EXCERPT TO READ:
----------------------------------------

UNICEF said routine immunisation for children in parts of the country is still very very low and there are vast disparities even within one state.
"Routine immunisation in some of the areas is still very very low. I visited some districts in south UP where it is below 20 percent. So that 's quite serious," Louis-Georges Arsenault, Unicef representative to India, said. He added, though, that national average is "not very bad".

He also cautioned that there should be no let-up in polio immunisation programme, which he termed an "amazing accomplishment", as the danger of polio virus being transmitted into India from affected parts of the world remains.

Stressing that the risk is as high as it has never been for polio cases to be imported into India, he said polio transmission has not eradicated globally as it was planned. In fact, there are more pockets this year than they were a year ago with the crisis in the Middle East and in parts of Africa, he said. 


"The threat is real. We cannot deny that. We need to be aware of it and make sure that the measures that are put in place are sustained. One way to do it is to esnure that every child continues to be immunised for polio," the UNICEF representative said.

Talking of the challenges for the complete immunisation, he said a system has to be put in across the country. It is there at some level and in some districts it is very good, he said. Some parts of the country have 99.9 percent. South India is doing much better, he said.

He said India will have to tackle upfront the status of women and also the status of adolescents, especially child marriage, as both issues have a very strong impact on a child's survival and development.

Women are still 70 percent anaemic while 50 percent women have the first child before they are 18. These are the serious issues the country has to tackle, he said.

----------------------------------------

PROBLEM DESCRIPTION: For each statement below, say yes or no to whether it agrees with the excerpt on child immunization, and quote the words from the excerpt that decide it. (a) Routine immunization in some districts in south UP is below 20 percent. (b) The UNICEF representative called the national average very bad. (c) South India is doing worse than the rest of the country.

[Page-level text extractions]

----------------------------------------

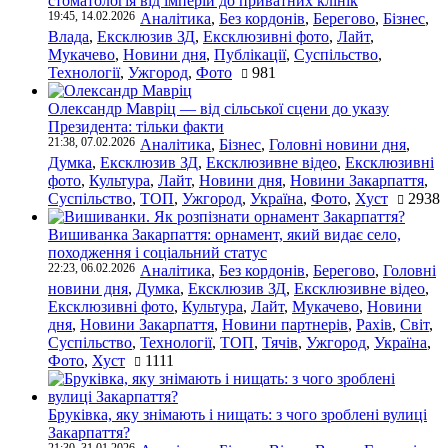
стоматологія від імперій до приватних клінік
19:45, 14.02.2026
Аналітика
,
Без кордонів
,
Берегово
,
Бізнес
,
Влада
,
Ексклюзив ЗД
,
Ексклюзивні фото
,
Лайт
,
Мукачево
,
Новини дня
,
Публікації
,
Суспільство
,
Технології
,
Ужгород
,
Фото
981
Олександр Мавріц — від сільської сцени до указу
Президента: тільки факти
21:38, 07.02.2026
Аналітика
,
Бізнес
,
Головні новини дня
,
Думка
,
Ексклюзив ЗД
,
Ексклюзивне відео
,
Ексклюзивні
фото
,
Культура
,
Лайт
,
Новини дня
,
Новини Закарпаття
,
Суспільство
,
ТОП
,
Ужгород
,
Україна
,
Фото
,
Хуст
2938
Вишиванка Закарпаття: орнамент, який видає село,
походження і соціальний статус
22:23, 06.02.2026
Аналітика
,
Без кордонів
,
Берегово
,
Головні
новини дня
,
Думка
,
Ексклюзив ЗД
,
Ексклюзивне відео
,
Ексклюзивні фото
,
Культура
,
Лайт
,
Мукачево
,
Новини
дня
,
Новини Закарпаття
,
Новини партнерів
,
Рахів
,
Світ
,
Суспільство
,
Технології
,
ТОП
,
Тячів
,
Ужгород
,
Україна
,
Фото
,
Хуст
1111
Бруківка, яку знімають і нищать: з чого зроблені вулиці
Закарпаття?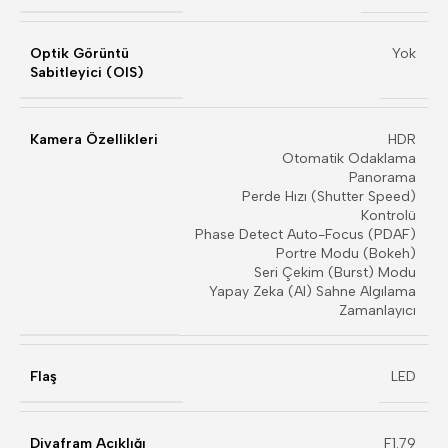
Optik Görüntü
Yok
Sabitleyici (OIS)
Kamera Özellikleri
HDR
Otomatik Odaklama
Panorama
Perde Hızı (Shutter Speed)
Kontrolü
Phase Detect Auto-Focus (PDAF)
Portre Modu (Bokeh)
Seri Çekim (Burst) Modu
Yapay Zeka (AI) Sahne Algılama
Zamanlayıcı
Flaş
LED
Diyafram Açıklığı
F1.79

----------------------------------------

RESPONSE:
(a) Yes: "I visited some districts in south UP where it is below 20 percent."
(b) No: "He added, though, that national average is "not very bad"."
(c) No: "South India is doing much better, he said."